**Description of the task**
In how many lines of the listing does the string "hiệu" appear? Give only the number.

**Material provided**
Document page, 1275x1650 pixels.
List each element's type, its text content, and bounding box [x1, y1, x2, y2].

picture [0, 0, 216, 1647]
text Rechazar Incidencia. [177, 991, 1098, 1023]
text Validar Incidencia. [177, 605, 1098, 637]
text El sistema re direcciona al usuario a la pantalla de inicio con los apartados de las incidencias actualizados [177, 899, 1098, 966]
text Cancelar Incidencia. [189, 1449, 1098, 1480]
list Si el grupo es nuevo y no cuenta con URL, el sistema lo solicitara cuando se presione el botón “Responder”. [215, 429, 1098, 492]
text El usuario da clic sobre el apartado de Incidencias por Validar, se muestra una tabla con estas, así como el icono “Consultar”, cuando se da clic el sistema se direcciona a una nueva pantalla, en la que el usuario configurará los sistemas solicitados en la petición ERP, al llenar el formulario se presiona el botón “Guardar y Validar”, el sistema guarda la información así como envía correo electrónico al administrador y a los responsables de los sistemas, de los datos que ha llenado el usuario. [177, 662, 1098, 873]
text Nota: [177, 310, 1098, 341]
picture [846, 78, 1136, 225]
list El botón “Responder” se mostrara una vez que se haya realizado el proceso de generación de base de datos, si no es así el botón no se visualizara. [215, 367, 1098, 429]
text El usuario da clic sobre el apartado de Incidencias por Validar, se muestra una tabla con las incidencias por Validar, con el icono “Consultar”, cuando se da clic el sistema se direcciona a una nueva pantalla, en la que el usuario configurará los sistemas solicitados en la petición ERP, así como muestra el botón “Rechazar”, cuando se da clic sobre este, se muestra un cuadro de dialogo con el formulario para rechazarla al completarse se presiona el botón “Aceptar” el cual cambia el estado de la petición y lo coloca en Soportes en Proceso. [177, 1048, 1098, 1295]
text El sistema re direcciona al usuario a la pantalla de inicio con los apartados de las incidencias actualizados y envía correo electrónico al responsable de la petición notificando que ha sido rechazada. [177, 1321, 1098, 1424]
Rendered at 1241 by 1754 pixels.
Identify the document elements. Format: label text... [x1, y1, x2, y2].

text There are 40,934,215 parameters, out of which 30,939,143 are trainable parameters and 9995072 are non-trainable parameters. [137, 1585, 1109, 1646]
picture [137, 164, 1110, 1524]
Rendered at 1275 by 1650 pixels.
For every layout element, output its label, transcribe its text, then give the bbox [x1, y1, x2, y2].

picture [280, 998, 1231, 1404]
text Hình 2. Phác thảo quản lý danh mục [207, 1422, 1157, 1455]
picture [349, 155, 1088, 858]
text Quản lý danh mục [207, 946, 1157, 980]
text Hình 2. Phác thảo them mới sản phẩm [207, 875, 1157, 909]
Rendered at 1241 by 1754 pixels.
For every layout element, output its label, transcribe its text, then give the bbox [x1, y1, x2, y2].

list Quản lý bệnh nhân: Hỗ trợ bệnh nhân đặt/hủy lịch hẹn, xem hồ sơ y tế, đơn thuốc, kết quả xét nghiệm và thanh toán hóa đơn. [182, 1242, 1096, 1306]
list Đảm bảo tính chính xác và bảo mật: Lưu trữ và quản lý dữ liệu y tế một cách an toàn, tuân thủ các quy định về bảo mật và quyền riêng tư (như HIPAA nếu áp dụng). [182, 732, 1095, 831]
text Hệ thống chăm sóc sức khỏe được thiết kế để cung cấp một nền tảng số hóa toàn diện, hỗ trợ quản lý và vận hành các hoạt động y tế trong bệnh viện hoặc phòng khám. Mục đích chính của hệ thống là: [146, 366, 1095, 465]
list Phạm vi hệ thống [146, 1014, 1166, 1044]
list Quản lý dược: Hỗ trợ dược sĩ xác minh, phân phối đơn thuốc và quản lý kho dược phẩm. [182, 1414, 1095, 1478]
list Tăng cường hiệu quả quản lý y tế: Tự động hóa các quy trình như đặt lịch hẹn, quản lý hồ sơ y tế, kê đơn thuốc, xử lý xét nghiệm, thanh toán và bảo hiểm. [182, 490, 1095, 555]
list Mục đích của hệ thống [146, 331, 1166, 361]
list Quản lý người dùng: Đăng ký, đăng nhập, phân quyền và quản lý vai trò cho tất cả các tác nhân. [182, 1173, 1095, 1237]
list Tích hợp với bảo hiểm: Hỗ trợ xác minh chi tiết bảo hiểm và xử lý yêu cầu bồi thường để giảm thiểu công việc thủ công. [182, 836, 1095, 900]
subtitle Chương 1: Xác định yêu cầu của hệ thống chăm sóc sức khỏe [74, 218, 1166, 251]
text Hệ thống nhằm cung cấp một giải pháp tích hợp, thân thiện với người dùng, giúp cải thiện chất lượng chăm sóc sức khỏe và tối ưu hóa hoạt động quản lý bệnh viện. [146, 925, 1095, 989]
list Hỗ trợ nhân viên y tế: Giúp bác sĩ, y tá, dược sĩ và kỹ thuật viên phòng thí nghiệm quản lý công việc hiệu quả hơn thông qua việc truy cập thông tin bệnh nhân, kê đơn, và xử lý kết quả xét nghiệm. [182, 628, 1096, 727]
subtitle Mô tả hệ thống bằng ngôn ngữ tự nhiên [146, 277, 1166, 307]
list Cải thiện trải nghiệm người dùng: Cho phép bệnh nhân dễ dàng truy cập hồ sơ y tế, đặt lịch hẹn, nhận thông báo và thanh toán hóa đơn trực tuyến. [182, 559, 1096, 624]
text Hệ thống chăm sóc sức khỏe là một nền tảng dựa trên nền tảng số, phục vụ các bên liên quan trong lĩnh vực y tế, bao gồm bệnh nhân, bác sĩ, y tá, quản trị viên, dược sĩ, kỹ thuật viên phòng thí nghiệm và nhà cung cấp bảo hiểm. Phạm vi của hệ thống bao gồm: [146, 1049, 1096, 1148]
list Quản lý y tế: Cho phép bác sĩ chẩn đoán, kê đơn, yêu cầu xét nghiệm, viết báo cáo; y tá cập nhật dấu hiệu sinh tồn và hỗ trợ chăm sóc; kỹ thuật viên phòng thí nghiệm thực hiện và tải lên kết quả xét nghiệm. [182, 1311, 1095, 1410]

**Answer to this exercise**
3